Data extracted from a collection
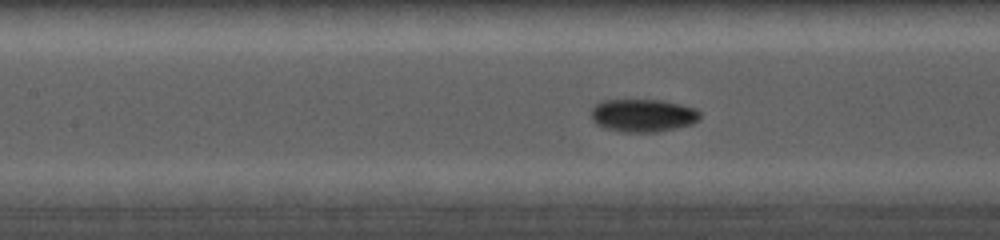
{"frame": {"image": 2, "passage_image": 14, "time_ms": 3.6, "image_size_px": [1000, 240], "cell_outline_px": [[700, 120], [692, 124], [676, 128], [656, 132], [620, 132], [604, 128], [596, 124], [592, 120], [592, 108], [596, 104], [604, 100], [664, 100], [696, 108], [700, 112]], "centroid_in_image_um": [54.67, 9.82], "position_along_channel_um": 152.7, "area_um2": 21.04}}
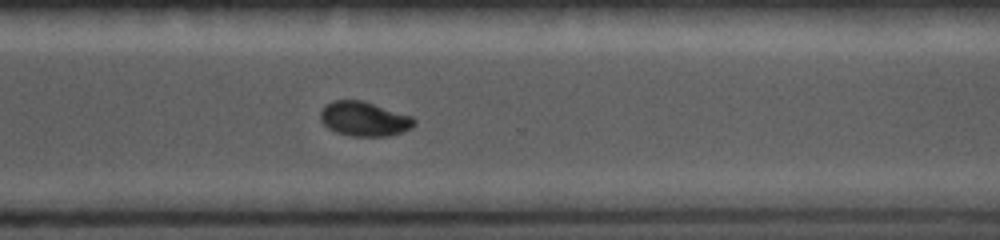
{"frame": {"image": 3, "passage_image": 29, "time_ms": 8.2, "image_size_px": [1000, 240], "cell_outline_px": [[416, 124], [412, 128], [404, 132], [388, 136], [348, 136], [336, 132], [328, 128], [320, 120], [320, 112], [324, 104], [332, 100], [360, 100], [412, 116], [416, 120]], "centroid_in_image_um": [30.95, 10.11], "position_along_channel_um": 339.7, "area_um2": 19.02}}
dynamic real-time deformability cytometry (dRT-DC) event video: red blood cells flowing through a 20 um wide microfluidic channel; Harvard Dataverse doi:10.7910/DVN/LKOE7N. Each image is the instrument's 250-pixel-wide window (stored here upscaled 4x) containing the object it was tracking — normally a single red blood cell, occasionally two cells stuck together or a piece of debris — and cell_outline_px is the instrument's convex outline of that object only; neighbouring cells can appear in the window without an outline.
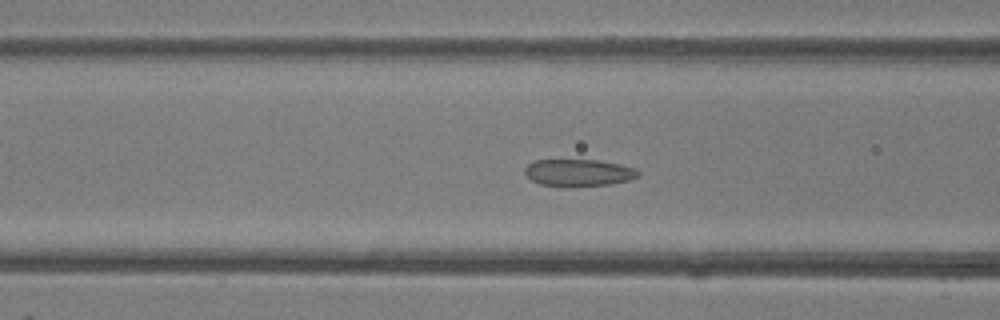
{"species": "common noctule bat (a hibernating species)", "species_latin": "Nyctalus noctula", "temperature_condition": "room temperature", "stored_images_in_passage": 46, "camera_frame_rate_fps": 3000, "um_per_image_px": 0.085, "animal": {"sex": "female"}, "frame": {"image": 1, "passage_image": 18, "time_ms": 5.667, "image_size_px": [1000, 320], "cell_outline_px": [[640, 176], [628, 180], [608, 184], [564, 188], [560, 188], [540, 184], [532, 180], [524, 172], [524, 168], [528, 164], [536, 160], [596, 160], [620, 164], [636, 168], [640, 172]], "centroid_in_image_um": [49.17, 14.7], "position_along_channel_um": 117.4, "area_um2": 18.15}}
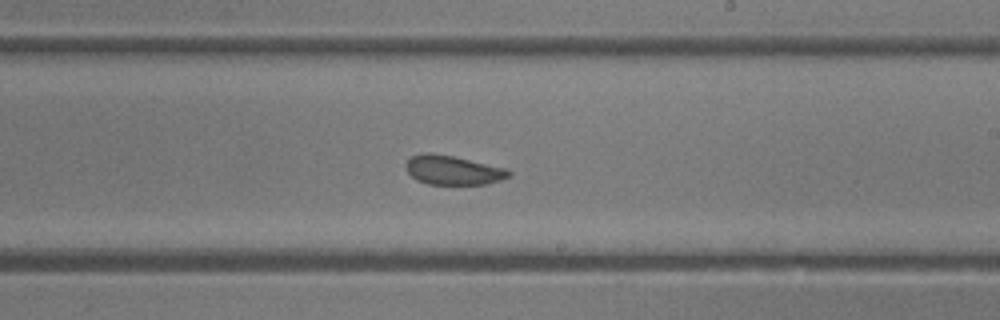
{"frame": {"image": 2, "passage_image": 27, "time_ms": 8.667, "image_size_px": [1000, 320], "cell_outline_px": [[512, 172], [508, 176], [500, 180], [488, 184], [428, 184], [416, 180], [404, 168], [404, 164], [412, 156], [428, 152], [432, 152], [452, 156], [504, 168]], "centroid_in_image_um": [38.45, 14.46], "position_along_channel_um": 250.6, "area_um2": 17.34}}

* PROBLEM DESCRIPTION:
Output only the lines from the one that contains "dynamic real-time deformability" to the end of the entries above, both end lines included, and drop the pictures.

* OUTPUT OF THE EXERCISE:
dynamic real-time deformability cytometry (dRT-DC) event video: red blood cells flowing through a 20 um wide microfluidic channel; Harvard Dataverse doi:10.7910/DVN/LKOE7N. Each image is the instrument's 250-pixel-wide window (stored here upscaled 4x) containing the object it was tracking — normally a single red blood cell, occasionally two cells stuck together or a piece of debris — and cell_outline_px is the instrument's convex outline of that object only; neighbouring cells can appear in the window without an outline.
{"species": "common noctule bat (a hibernating species)", "species_latin": "Nyctalus noctula", "temperature_condition": "room temperature", "stored_images_in_passage": 46, "camera_frame_rate_fps": 3000, "um_per_image_px": 0.085, "animal": {"sex": "female"}, "frame": {"image": 1, "passage_image": 18, "time_ms": 5.667, "image_size_px": [1000, 320], "cell_outline_px": [[640, 176], [628, 180], [608, 184], [564, 188], [560, 188], [540, 184], [532, 180], [524, 172], [524, 168], [528, 164], [536, 160], [596, 160], [620, 164], [636, 168], [640, 172]], "centroid_in_image_um": [49.17, 14.7], "position_along_channel_um": 117.4, "area_um2": 18.15}}
{"frame": {"image": 2, "passage_image": 27, "time_ms": 8.667, "image_size_px": [1000, 320], "cell_outline_px": [[512, 172], [508, 176], [500, 180], [488, 184], [428, 184], [416, 180], [404, 168], [404, 164], [412, 156], [428, 152], [432, 152], [452, 156], [504, 168]], "centroid_in_image_um": [38.45, 14.46], "position_along_channel_um": 250.6, "area_um2": 17.34}}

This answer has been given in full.